Baru kali ini satu kelas mendengar suara seorang Annie Leonhart. Bahkan, seorang Bertholdt sampai terpesona dengan suara Annie.
"Te-tentu saja iya! Eh maksudku tidak!" wajah Eren sudah merah padam. Ditambah tingkahnya yang salah tingkah memperkuat dugaan jika memang benar seorang Jaeger menyukai senpai mereka yang terkenal dingin.
"Pfft, Ahahahaha~"
Suara tawa lolos dari bibir Jean dan Connie. Bocah titisan kuda itu mulai tertawa terbahak-bahak bersama teman plontosnya.
"Akui saja jika kau memang menyukai Levi senpai." Jean menyeka air matanya yang keluar dari sudut mata.

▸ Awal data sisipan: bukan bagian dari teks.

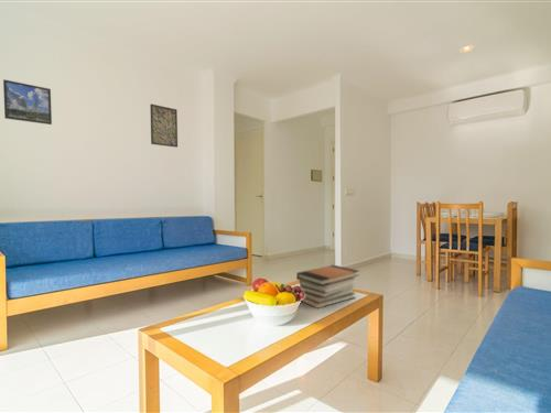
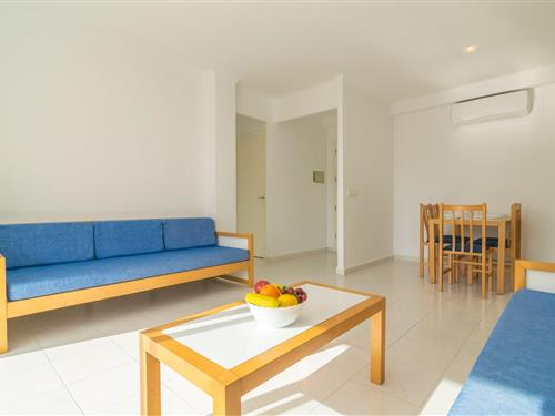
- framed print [149,104,179,149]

"Atau kau mau ku kenalkan dengannya? Kebetulan aku berteman dekat dengan Farlan senpai." Connie mulai berani menggoda bocah brunette yang sedang mati-matian menahan malu.
"JA-JANGAN! KU CEKIK KAU SAMPAI MEMBERITAHUKANNYA PADA FARLAN SENPAI!" Eren berteriak, melangkah maju mendekat kearah si plontos.

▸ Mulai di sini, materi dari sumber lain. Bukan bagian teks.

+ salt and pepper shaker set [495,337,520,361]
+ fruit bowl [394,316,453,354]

Dengan santai Connie kembali tertawa bersama Jean. Bahkan, satu kelas mulai tertawa melihat ekspresi malu Eren.
Eren sadar, kini kelasnya mulai tertawa bersama. Menertawakan kebodohannya, menertawakan moment-moment yang mereka anggap lucu.

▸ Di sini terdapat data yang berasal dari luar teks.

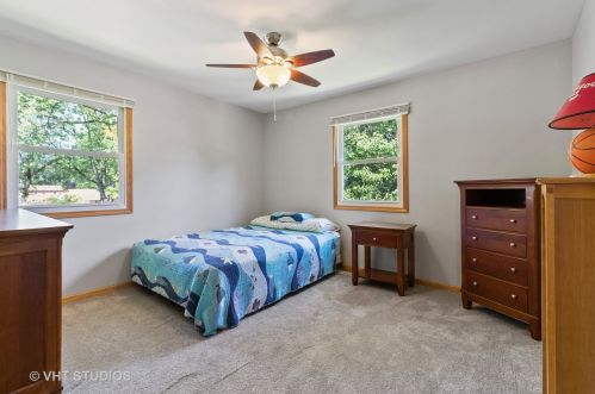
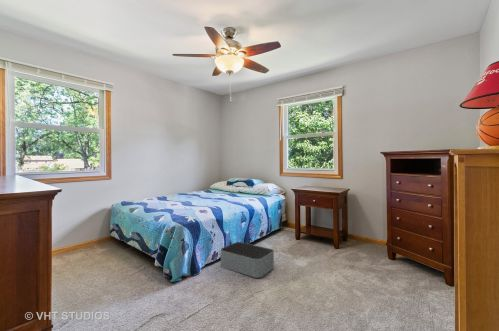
+ storage bin [220,241,275,279]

"Eren, tak ku sangka kau ini lucu sekali." Ymir tertawa sambil memukul-mukul meja. Air mata terlihat disudut mata bocah tomboy itu.
Sasha yang sedang memakan kentangnya pun sampai tersedak menertawai Eren.
"Eren, bukankah sebenarnya kelas ini menyenangkan?" Mikasa tersenyum sambil menatap Eren.
"Ya, kelas ini sangat menyenangkan." Eren merutuk dirinya sendiri. Kenapa ia baru menyadari kalau teman sekelasnya sangatlah menyenangkan.
Suara tawa dan candaan mulai terdengar dari kelas 10-2. Semua murid asik bercanda bersama, menikmati moment-moment terakhir mereka di kelas ini.
CLEK
Pintu kelas terbuka, menampakkan sosok guru tampan dengan tubuh tegap masuk kedalam kelas. Berdiri di seluruh hadapan murid kelas 10-2 dengan gagah. Bahkan, seorang Armin Arlert yang sedang mengeluarkan cairan berwarna hijau kekuningan dari hidungnya kini berubah menjadi warna merah pekat.
"Selamat siang, semua. Saya Erwin Smith selaku wali kelas kalian akan membimbing kalian sampai kelas 12. Jadi, dimohon kerja samanya."
Wajah seluruh murid menatap bingung wali kelas mereka, "Sir Erwin. Apa kelas kita tidak diubah?" Connie bertanya pada guru mereka.
"Tidak Springer, kelas tidak jadi dirubah." ucap Erwin dengan senyuman menawannya.
DEG
"SERIUS SIR?" tanpa sadar, pria bermata hijau zambrud itu mulai berteriak pada sang guru.
"Tentu,"
1
2
3
4
5
"HOREEEEEE! HIDUP SIR ERWIN!"
Satu kelas berteriak ricuh menyebutkan nama Erwin, pria bertubuh tegap itu hanya bisa tertawa melihat keceriaan anak muridnya.
.
.
.
.
"Oi, plontos! Kembalikan burger kejuku!"
"Tidak, heuheu." Connie dengan sengaja memakan burger keju milik Eren. Membuat pria berdarah Jerman itu naik pitam.
"ARRGHHHHHH TERKUTUKLAH KAU KEPALA BOTAK BESERTA KOLEKSI VIDEO BOKEP 100 GB MU!"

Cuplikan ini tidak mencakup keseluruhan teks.